Preparing and Submitting Tabular Data

The CDS and other astronomical data centers are storing and distributing the astronomical data to promote their usage primarily by professional astronomers.
In order to ensure the scientific quality of the data, we therefore require that the data are related to a publication in a refereed journal, either as tables or catalogues actually published, or as a paper describing the data and their context.

For a quick view of the guidelines and recommandations for publishing your data at CDS, please have a look at the "Make your data visible" brochure.
See also the Best Practices for Data Publication in the Astronomical Literature (T.Chen, 2022). The article is dedicated for authors, and is a basis of good practices expected in journals and data-centers.

A training summarizing how to publish your data in VizieR following the best practices is available at The journey of your data through the Virtual Observatory and the European Open Science Cloud.

In order to facilitate the usability of the data, and to allow their processing by the data centers, we require that:

the data are described accurately enough to allow an unambiguous interpretation of the data, as well as a comprehension of the context in which the data were acquired and/or processed; a single ascii file, named ReadMe, is designed for this role.
the data are in a format which allows their usage by tools currently in usage in our discipline — normally flat ascii files; other formats can be accepted, but are converted into flat files.

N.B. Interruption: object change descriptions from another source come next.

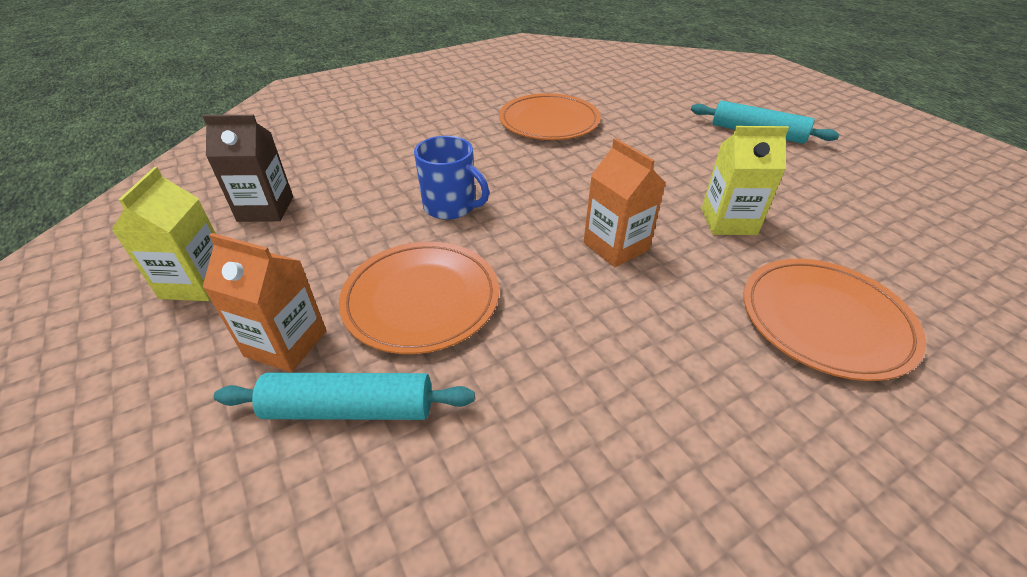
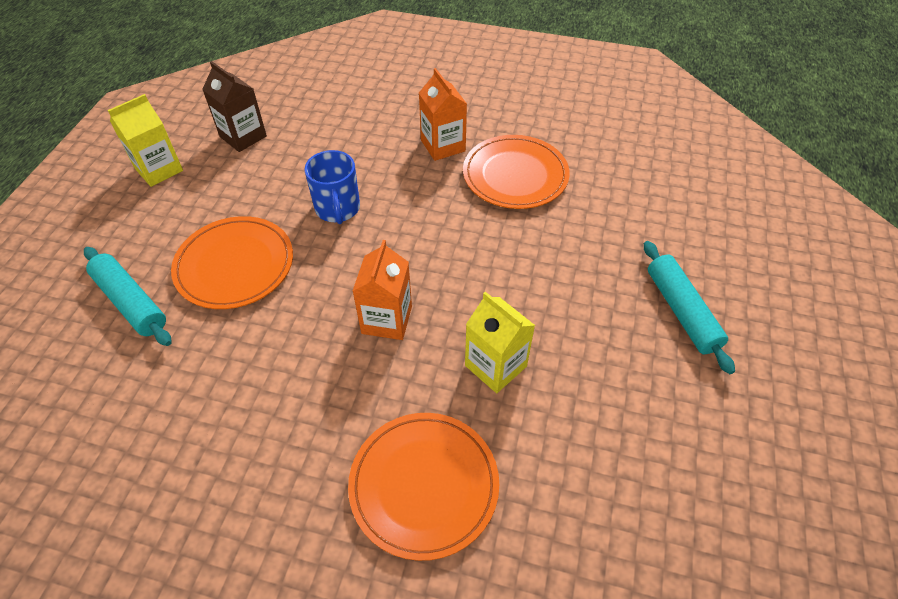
camera: 45 degrees right, 10 degrees up
orange carton [203,233,326,372] -> orange carton moved to [419,68,467,161]

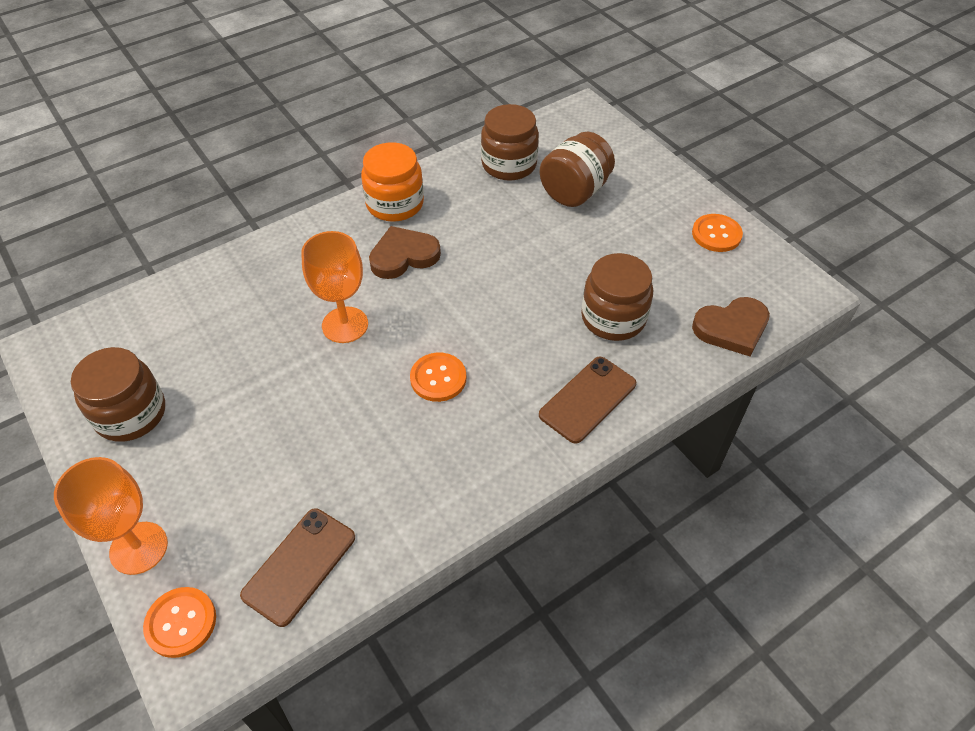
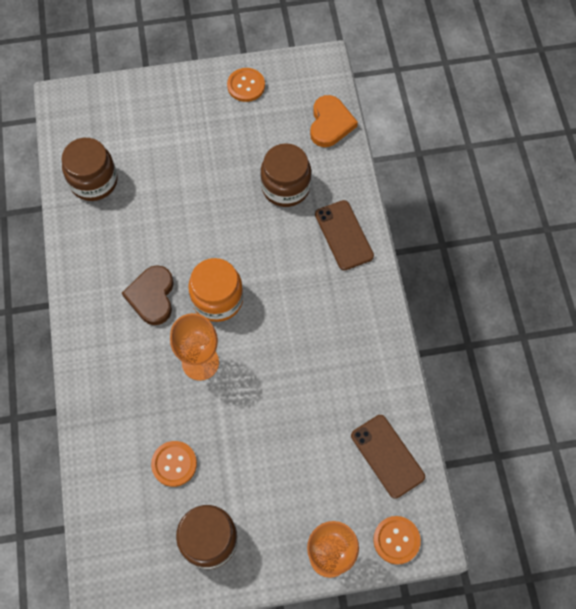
camera: 65 degrees left, 15 degrees up
orange jar [361,143,424,222] -> orange jar moved to [188,258,243,322]
orange button [410,353,466,402] -> orange button moved to [151,441,197,487]
brown jar [539,132,615,207] -> none
brown heart [692,297,770,356] -> orange heart [310,95,358,147]

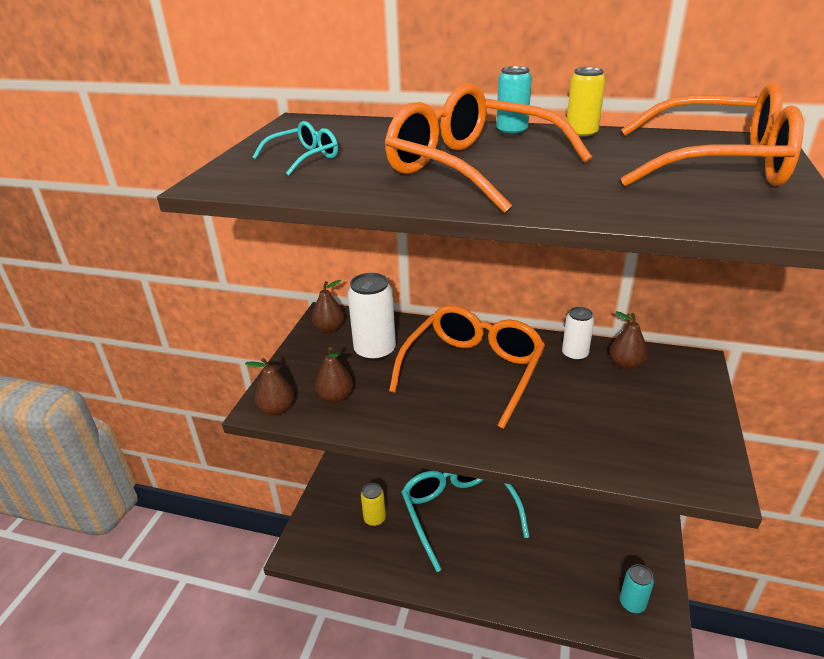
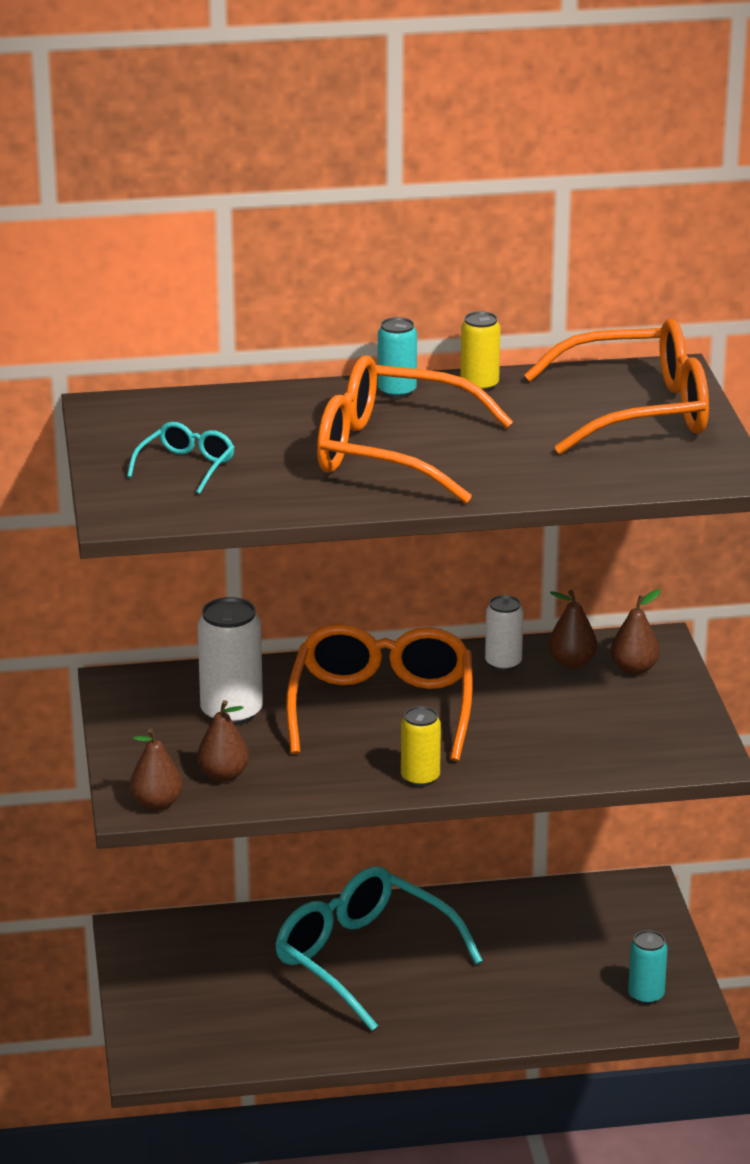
camera: 25 degrees left, 5 degrees down
brown pear [312,280,344,333] -> brown pear moved to [610,589,660,675]
yellow can [361,483,386,526] -> yellow can moved to [401,706,441,787]

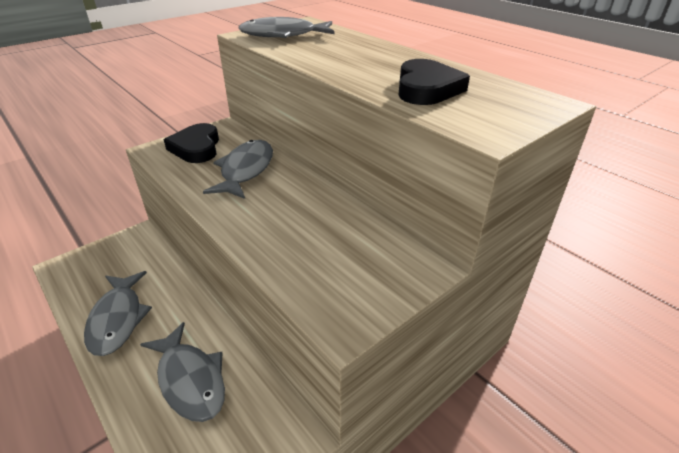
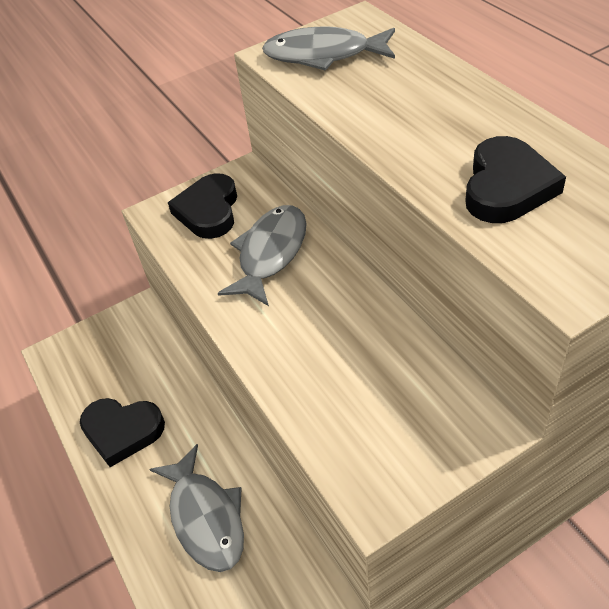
camera: 15 degrees right, 10 degrees up
grey fish [84,271,152,356] -> black heart [80,398,165,467]

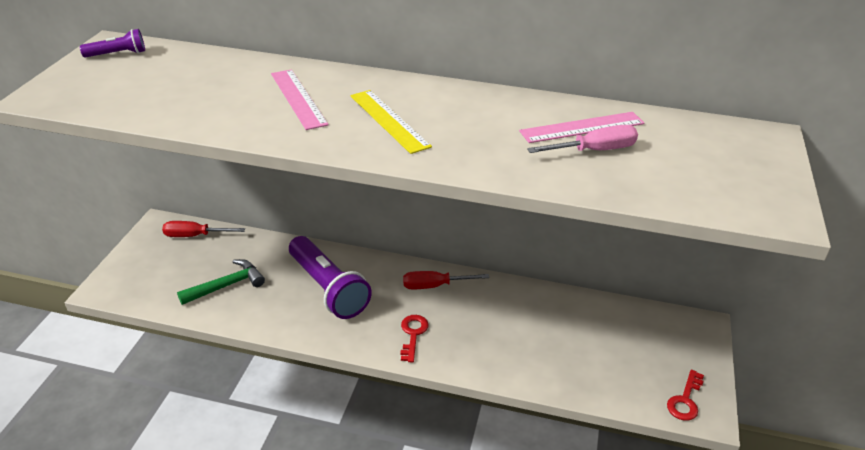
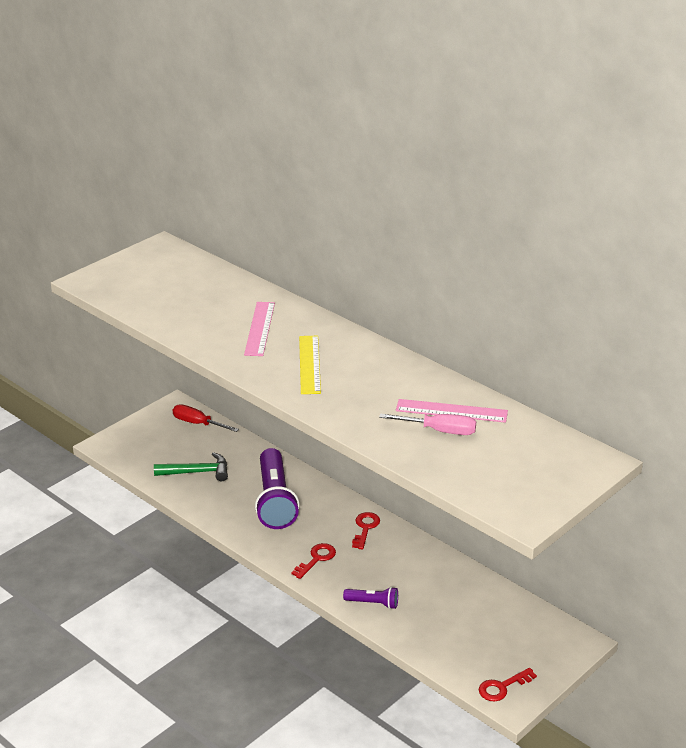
camera: 30 degrees right, 5 degrees down
purple flashlight [80,29,145,58] -> purple flashlight moved to [343,587,398,609]
red screwdriver [403,271,489,289] -> red key [352,512,380,549]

A full description of the standard conventions used for the documentation of the catalogues is available at URL http://cds.unistra.fr/doc/catstd.htx. The present document just tries to answer to some frequently asked question about how to prepare the data for their inclusion in the Data Center documents. The following topics are covered:

1 The new submission interface

Since january 2018, the new submission interface is inline; it includes FITS ingestion procedure to improve the discoverability of images and spectra.

See the publication notes

2 How to prepare the Data files

It is assumed that each component of the data set is stored in a file; each file can represent a table, a spectrum (1-D data), or an image (2-D data). As a general rule, plain ascii data files (also called flat files) — are preferred, simply because such files can always be processed. More explicitely, the following formats can be used:

for tables and catalogues: ascii (simple flat files), with details about their structures (description of columns) detailed in the ReadMe file. Some other data formats can be accepted, but are converted into flat files: latex, FITS, or TSV / CSV. TSV (tab-separated values) and CSV (character-separated values), are a presentation where a dedicated character (the tab in TSV, or a punctuation in CSV, typically the semi-colon) is used as a column separator; this is one of the formats available for the output of spreadsheets.
What cannot be used: postscript or word/excel processing internal documents.
for spectra (1-D data): either FITS file(s), or 2-column ascii tables.
What cannot be used: postscript, word/excel documents, GIF or JPEG images.
for images (2-D data): FITS is the preferred format; for images of the sky, the inclusion of the FITS-WCS (World Coordinate System) parameters describing the conversion between celestial coordinates and pixel position is strongly encouraged.
What cannot be used: postscript, word/excel documents.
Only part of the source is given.